(Collected data entries)

==========

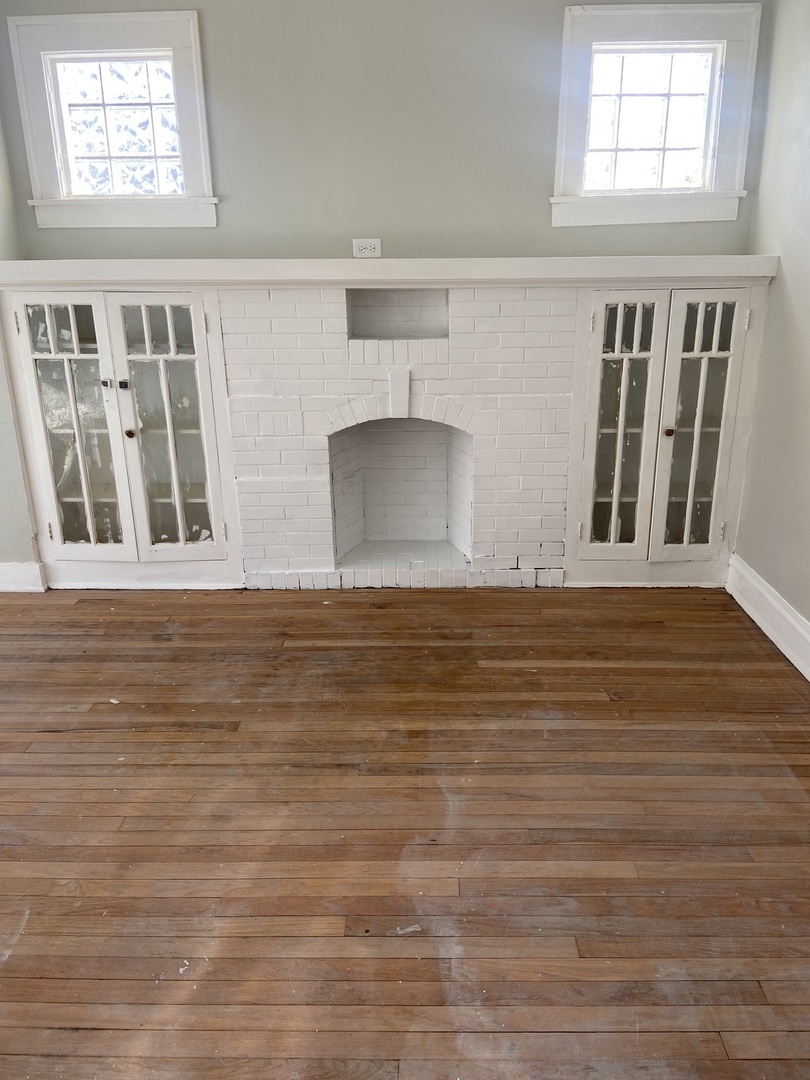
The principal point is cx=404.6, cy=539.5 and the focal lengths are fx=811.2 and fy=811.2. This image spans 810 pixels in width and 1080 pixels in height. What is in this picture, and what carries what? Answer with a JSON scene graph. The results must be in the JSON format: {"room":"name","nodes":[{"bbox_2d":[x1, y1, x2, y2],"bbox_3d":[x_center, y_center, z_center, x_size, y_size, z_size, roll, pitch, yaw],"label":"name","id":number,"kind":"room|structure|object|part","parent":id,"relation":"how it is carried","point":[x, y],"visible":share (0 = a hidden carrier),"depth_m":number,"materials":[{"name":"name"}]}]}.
{"room":"living room","nodes":[
{"label":"living room","id":0,"kind":"room"},
{"bbox_2d":[0,115,39,582],"bbox_3d":[-1.997,-1.042,3.390,0.524,2.836,1.014,0,19,1],"label":"left wall","id":1,"kind":"structure","parent":0,"point":[1,370],"depth_m":3.75,"materials":[{"name":"paint"}]},
{"bbox_2d":[0,561,46,592],"bbox_3d":[-2.271,0.191,3.911,1.088,0.149,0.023,0,19,1],"label":"left baseboard","id":2,"kind":"structure","parent":1,"relation":"attached to","point":[18,568],"depth_m":3.91,"materials":[{"name":"white paint"}]},
{"bbox_2d":[0,0,767,259],"bbox_3d":[-0.128,-1.206,3.744,3.444,2.892,0.187,0,19,1],"label":"back wall","id":3,"kind":"structure","parent":0,"point":[212,21],"depth_m":3.49,"materials":[{"name":"grey paint"}]},
{"bbox_2d":[8,7,215,228],"bbox_3d":[-1.225,-1.789,3.540,0.801,0.844,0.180,0,19,1],"label":"left window","id":4,"kind":"structure","parent":3,"relation":"in","point":[183,44],"depth_m":3.50,"materials":[{"name":"white paint"}]},
{"bbox_2d":[352,238,380,257],"bbox_3d":[-0.167,-1.292,3.591,0.119,0.078,0.012,0,19,1],"label":"wall socket","id":5,"kind":"object","parent":3,"relation":"attached to","point":[368,250],"visible":1,"depth_m":3.59,"materials":[{"name":"white plastic"}]},
{"bbox_2d":[551,1,763,227],"bbox_3d":[1.060,-1.807,3.518,0.831,0.850,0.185,0,19,1],"label":"right window","id":6,"kind":"structure","parent":3,"relation":"in","point":[566,44],"depth_m":3.49,"materials":[{"name":"white paint"}]},
{"bbox_2d":[0,583,809,1079],"bbox_3d":[-0.604,0.994,1.982,5.573,0.107,5.796,0,19,1],"label":"wooden floor","id":7,"kind":"structure","parent":0,"point":[54,736],"depth_m":2.27,"materials":[{"name":"brown wood"}]},
{"bbox_2d":[1,287,240,589],"bbox_3d":[-1.289,-0.473,3.888,1.016,1.386,0.512,0,19,1],"label":"built-in cabinet","id":8,"kind":"object","parent":7,"relation":"on","point":[174,368],"visible":0.92,"depth_m":3.70,"materials":[{"name":"white paint"}]},
{"bbox_3d":[-1.488,-0.433,3.619,0.426,1.222,0.077,0,19,1],"label":"door","id":9,"kind":"part","parent":8,"relation":"part of","materials":[{"name":"white glass"}]},
{"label":"latch","id":10,"kind":"part","parent":8,"relation":"part of","materials":[{"name":"black metal"}]},
{"bbox_3d":[-1.248,-0.684,3.600,0.034,0.045,0.032,0,19,1],"label":"latch","id":11,"kind":"part","parent":8,"relation":"part of","materials":[{"name":"black metal"}]},
{"bbox_3d":[-1.237,-0.477,3.651,0.035,0.038,0.036,0,19,1],"label":"knob","id":12,"kind":"part","parent":8,"relation":"part of","materials":[{"name":"metal"}]},
{"bbox_3d":[-1.055,-0.435,3.634,0.394,1.197,0.095,0,19,1],"label":"door","id":13,"kind":"part","parent":8,"relation":"part of","materials":[{"name":"white glass"}]},
{"bbox_2d":[217,283,580,590],"bbox_3d":[-0.024,-0.494,3.929,1.632,1.385,0.673,0,19,1],"label":"brick fireplace","id":14,"kind":"object","parent":7,"relation":"on","point":[455,314],"visible":0.9,"depth_m":3.84,"materials":[{"name":"white brick"}]},
{"bbox_2d":[0,255,774,288],"bbox_3d":[-0.148,-1.150,3.492,3.459,0.106,0.262,0,19,1],"label":"mantel shelf","id":15,"kind":"object","parent":14,"relation":"on","point":[379,268],"visible":0.94,"depth_m":3.40,"materials":[{"name":"white paint"}]},
{"bbox_2d":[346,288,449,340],"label":"wall niche","id":16,"kind":"object","parent":14,"relation":"in","point":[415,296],"visible":0.79,"depth_m":3.78,"materials":[{"name":"white brick"}]},
{"bbox_2d":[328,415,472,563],"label":"fireplace opening","id":17,"kind":"object","parent":14,"relation":"in","point":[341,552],"visible":0.82,"depth_m":4.22,"materials":[{"name":"white brick"}]},
{"bbox_2d":[561,283,766,587],"bbox_3d":[1.151,-0.480,3.847,0.831,1.371,0.525,0,19,1],"label":"right built-in cabinet","id":18,"kind":"object","parent":7,"relation":"on","point":[595,368],"visible":0.87,"depth_m":3.65,"materials":[{"name":"paint"}]},
{"bbox_3d":[0.941,-0.425,3.581,0.309,1.197,0.107,0,19,1],"label":"door","id":19,"kind":"part","parent":18,"relation":"part of","materials":[{"name":"white glass"}]},
{"bbox_3d":[1.158,-0.476,3.578,0.036,0.037,0.037,0,19,1],"label":"knob","id":20,"kind":"part","parent":18,"relation":"part of","materials":[{"name":"brown metal"}]},
{"bbox_3d":[1.286,-0.428,3.588,0.314,1.197,0.095,0,19,1],"label":"door","id":21,"kind":"part","parent":18,"relation":"part of","materials":[{"name":"white glass"}]},
{"bbox_2d":[732,0,809,656],"bbox_3d":[1.559,-0.462,1.551,0.178,2.883,4.952,0,19,1],"label":"right wall","id":22,"kind":"structure","parent":0,"point":[786,266],"depth_m":3.26,"materials":[{"name":"paint"}]},
{"bbox_2d":[726,554,809,683],"bbox_3d":[1.486,0.875,1.787,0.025,0.165,4.520,0,19,1],"label":"baseboard","id":23,"kind":"structure","parent":22,"relation":"attached to","point":[753,616],"depth_m":3.37,"materials":[{"name":"white paint"}]}
]}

==========

- **Your instructions**
Each line of the data must be transcribed exactly; pictures are not carried over.

- **Exercise solution**
The principal point is cx=404.6, cy=539.5 and the focal lengths are fx=811.2 and fy=811.2. This image spans 810 pixels in width and 1080 pixels in height. What is in this picture, and what carries what? Answer with a JSON scene graph. The results must be in the JSON format: {"room":"name","nodes":[{"bbox_2d":[x1, y1, x2, y2],"bbox_3d":[x_center, y_center, z_center, x_size, y_size, z_size, roll, pitch, yaw],"label":"name","id":number,"kind":"room|structure|object|part","parent":id,"relation":"how it is carried","point":[x, y],"visible":share (0 = a hidden carrier),"depth_m":number,"materials":[{"name":"name"}]}]}.
{"room":"living room","nodes":[
{"label":"living room","id":0,"kind":"room"},
{"bbox_2d":[0,115,39,582],"bbox_3d":[-1.997,-1.042,3.390,0.524,2.836,1.014,0,19,1],"label":"left wall","id":1,"kind":"structure","parent":0,"point":[1,370],"depth_m":3.75,"materials":[{"name":"paint"}]},
{"bbox_2d":[0,561,46,592],"bbox_3d":[-2.271,0.191,3.911,1.088,0.149,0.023,0,19,1],"label":"left baseboard","id":2,"kind":"structure","parent":1,"relation":"attached to","point":[18,568],"depth_m":3.91,"materials":[{"name":"white paint"}]},
{"bbox_2d":[0,0,767,259],"bbox_3d":[-0.128,-1.206,3.744,3.444,2.892,0.187,0,19,1],"label":"back wall","id":3,"kind":"structure","parent":0,"point":[212,21],"depth_m":3.49,"materials":[{"name":"grey paint"}]},
{"bbox_2d":[8,7,215,228],"bbox_3d":[-1.225,-1.789,3.540,0.801,0.844,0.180,0,19,1],"label":"left window","id":4,"kind":"structure","parent":3,"relation":"in","point":[183,44],"depth_m":3.50,"materials":[{"name":"white paint"}]},
{"bbox_2d":[352,238,380,257],"bbox_3d":[-0.167,-1.292,3.591,0.119,0.078,0.012,0,19,1],"label":"wall socket","id":5,"kind":"object","parent":3,"relation":"attached to","point":[368,250],"visible":1,"depth_m":3.59,"materials":[{"name":"white plastic"}]},
{"bbox_2d":[551,1,763,227],"bbox_3d":[1.060,-1.807,3.518,0.831,0.850,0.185,0,19,1],"label":"right window","id":6,"kind":"structure","parent":3,"relation":"in","point":[566,44],"depth_m":3.49,"materials":[{"name":"white paint"}]},
{"bbox_2d":[0,583,809,1079],"bbox_3d":[-0.604,0.994,1.982,5.573,0.107,5.796,0,19,1],"label":"wooden floor","id":7,"kind":"structure","parent":0,"point":[54,736],"depth_m":2.27,"materials":[{"name":"brown wood"}]},
{"bbox_2d":[1,287,240,589],"bbox_3d":[-1.289,-0.473,3.888,1.016,1.386,0.512,0,19,1],"label":"built-in cabinet","id":8,"kind":"object","parent":7,"relation":"on","point":[174,368],"visible":0.92,"depth_m":3.70,"materials":[{"name":"white paint"}]},
{"bbox_3d":[-1.488,-0.433,3.619,0.426,1.222,0.077,0,19,1],"label":"door","id":9,"kind":"part","parent":8,"relation":"part of","materials":[{"name":"white glass"}]},
{"label":"latch","id":10,"kind":"part","parent":8,"relation":"part of","materials":[{"name":"black metal"}]},
{"bbox_3d":[-1.248,-0.684,3.600,0.034,0.045,0.032,0,19,1],"label":"latch","id":11,"kind":"part","parent":8,"relation":"part of","materials":[{"name":"black metal"}]},
{"bbox_3d":[-1.237,-0.477,3.651,0.035,0.038,0.036,0,19,1],"label":"knob","id":12,"kind":"part","parent":8,"relation":"part of","materials":[{"name":"metal"}]},
{"bbox_3d":[-1.055,-0.435,3.634,0.394,1.197,0.095,0,19,1],"label":"door","id":13,"kind":"part","parent":8,"relation":"part of","materials":[{"name":"white glass"}]},
{"bbox_2d":[217,283,580,590],"bbox_3d":[-0.024,-0.494,3.929,1.632,1.385,0.673,0,19,1],"label":"brick fireplace","id":14,"kind":"object","parent":7,"relation":"on","point":[455,314],"visible":0.9,"depth_m":3.84,"materials":[{"name":"white brick"}]},
{"bbox_2d":[0,255,774,288],"bbox_3d":[-0.148,-1.150,3.492,3.459,0.106,0.262,0,19,1],"label":"mantel shelf","id":15,"kind":"object","parent":14,"relation":"on","point":[379,268],"visible":0.94,"depth_m":3.40,"materials":[{"name":"white paint"}]},
{"bbox_2d":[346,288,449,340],"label":"wall niche","id":16,"kind":"object","parent":14,"relation":"in","point":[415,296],"visible":0.79,"depth_m":3.78,"materials":[{"name":"white brick"}]},
{"bbox_2d":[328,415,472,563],"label":"fireplace opening","id":17,"kind":"object","parent":14,"relation":"in","point":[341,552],"visible":0.82,"depth_m":4.22,"materials":[{"name":"white brick"}]},
{"bbox_2d":[561,283,766,587],"bbox_3d":[1.151,-0.480,3.847,0.831,1.371,0.525,0,19,1],"label":"right built-in cabinet","id":18,"kind":"object","parent":7,"relation":"on","point":[595,368],"visible":0.87,"depth_m":3.65,"materials":[{"name":"paint"}]},
{"bbox_3d":[0.941,-0.425,3.581,0.309,1.197,0.107,0,19,1],"label":"door","id":19,"kind":"part","parent":18,"relation":"part of","materials":[{"name":"white glass"}]},
{"bbox_3d":[1.158,-0.476,3.578,0.036,0.037,0.037,0,19,1],"label":"knob","id":20,"kind":"part","parent":18,"relation":"part of","materials":[{"name":"brown metal"}]},
{"bbox_3d":[1.286,-0.428,3.588,0.314,1.197,0.095,0,19,1],"label":"door","id":21,"kind":"part","parent":18,"relation":"part of","materials":[{"name":"white glass"}]},
{"bbox_2d":[732,0,809,656],"bbox_3d":[1.559,-0.462,1.551,0.178,2.883,4.952,0,19,1],"label":"right wall","id":22,"kind":"structure","parent":0,"point":[786,266],"depth_m":3.26,"materials":[{"name":"paint"}]},
{"bbox_2d":[726,554,809,683],"bbox_3d":[1.486,0.875,1.787,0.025,0.165,4.520,0,19,1],"label":"baseboard","id":23,"kind":"structure","parent":22,"relation":"attached to","point":[753,616],"depth_m":3.37,"materials":[{"name":"white paint"}]}
]}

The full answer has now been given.